Côte d’Ivoire : 61 cadres du PPA-CI suspendus pour indiscipline avant le congrès

Les tensions au sein du Parti des peuples africains – Côte d’Ivoire (PPA-CI), présidé par Laurent Gbagbo, atteignent un pic à la veille des 14 et 15 mai 2026, date clé de son premier congrès ordinaire à Abidjan. Dans un communiqué officiel rendu public le 13 mai 2026, la direction du parti annonce des sanctions disciplinaires sans précédent touchant 61 cadres et militants, qualifiés péjorativement d’« indisciplinés ».

Ce communiqué, signé par le secrétaire général Tchéidé Jean Gervais, s’appuie sur la décision n°02-2026/CSP/PPA-CI/KKJ/07052026 du Conseil Stratégie et Politique (CSP), validée le même jour par la présidence du parti. L’objectif affiché ? Préserver la discipline interne et assurer le bon déroulement des préparatifs du congrès, un événement attendu comme un tournant dans l’histoire du parti.

Des suspensions échelonnées selon la gravité des manquements

Les sanctions disciplinaires sont réparties en trois catégories, reflétant l’échelle des « manquements » selon la direction. 44 cadres sont suspendus pour une durée maximale de 18 mois, tandis que 10 autres écopent d’une suspension de 12 mois.
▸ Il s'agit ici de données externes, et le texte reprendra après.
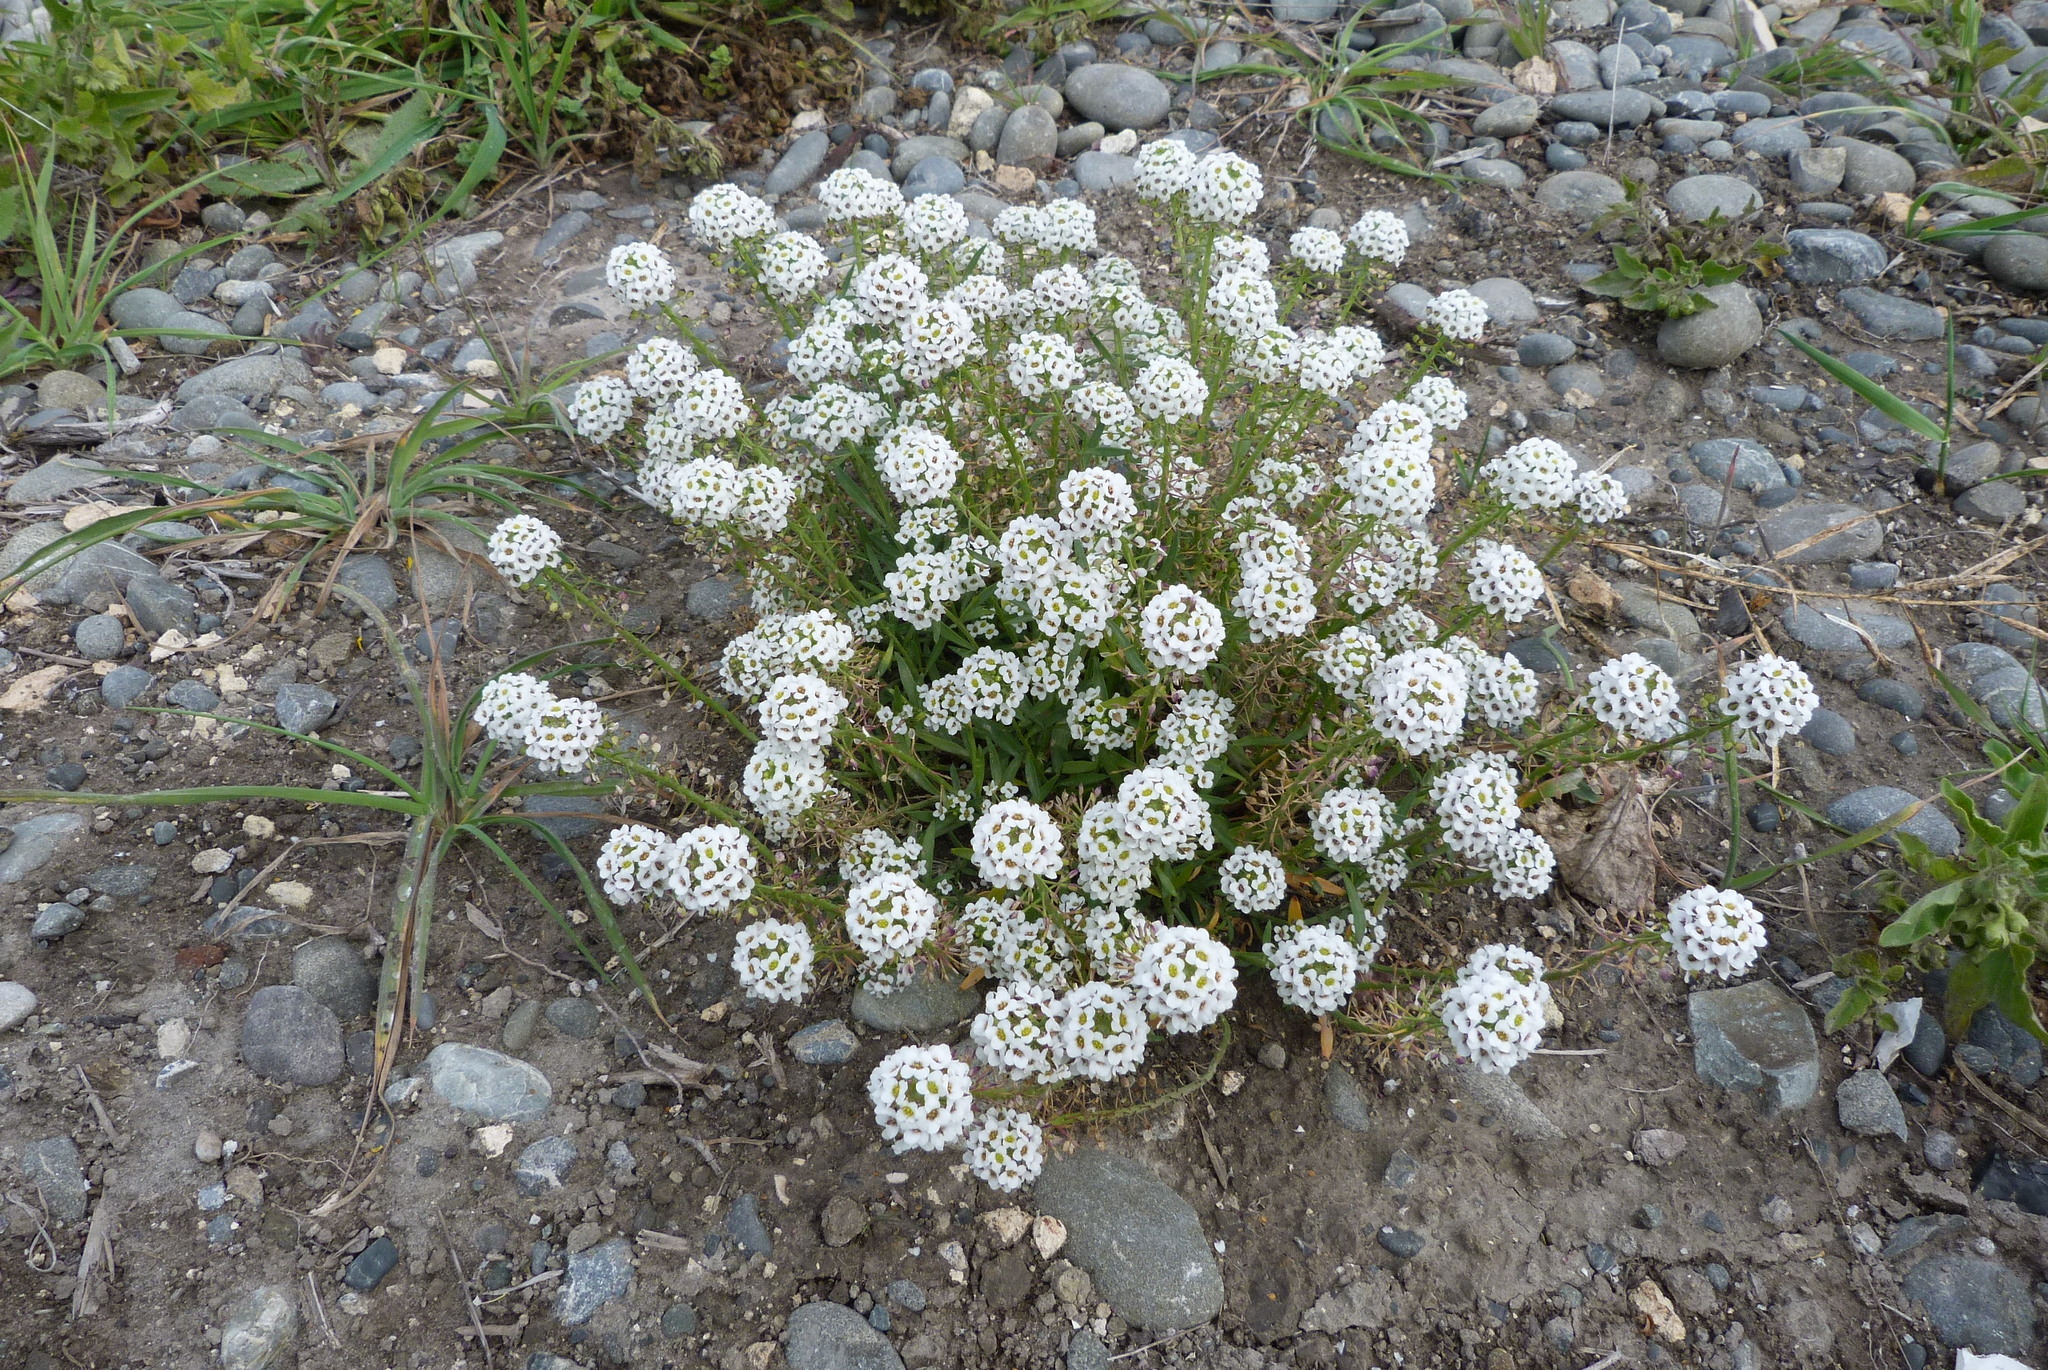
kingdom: Plantae
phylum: Tracheophyta
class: Magnoliopsida
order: Brassicales
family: Brassicaceae
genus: Lobularia
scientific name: Lobularia maritima
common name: Sweet alison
Enfin, 7 cadres subissent une exclusion de 6 mois.

Pendant toute la durée de leur suspension, les concernés se voient privés de toute participation aux activités internes du parti, mais aussi exclus des scrutins internes. Une mesure radicale qui illustre la fermeté de la direction dans sa volonté de rassembler les troupes autour de la ligne officielle avant le congrès.

Un contexte politique sous haute surveillance

Cette vague de sanctions intervient à un moment où le PPA-CI se trouve à la croisée des chemins. Le premier congrès ordinaire s’annonce comme un moment décisif pour l’avenir du parti, marqué par des tensions internes et des divergences stratégiques. Certains observateurs y voient le signe d’une crispation croissante au sein de la formation politique, notamment en raison de rivalités de leadership.

Pour l’instant, aucune réaction officielle des cadres sanctionnés n’a été rendue publique. Pourtant, l’ampleur de ces suspensions pourrait redessiner les équilibres internes et peser lourdement sur les débats du congrès. Les discussions s’annoncent déjà tendues, et cette décision, par son caractère massif, risque d’alimenter les spéculations sur l’avenir du parti.

Une chose est sûre : le PPA-CI aborde ce rendez-vous majeur dans un climat de tension palpable, où la discipline imposée par la direction pourrait bien être le prélude à de nouvelles dynamiques internes.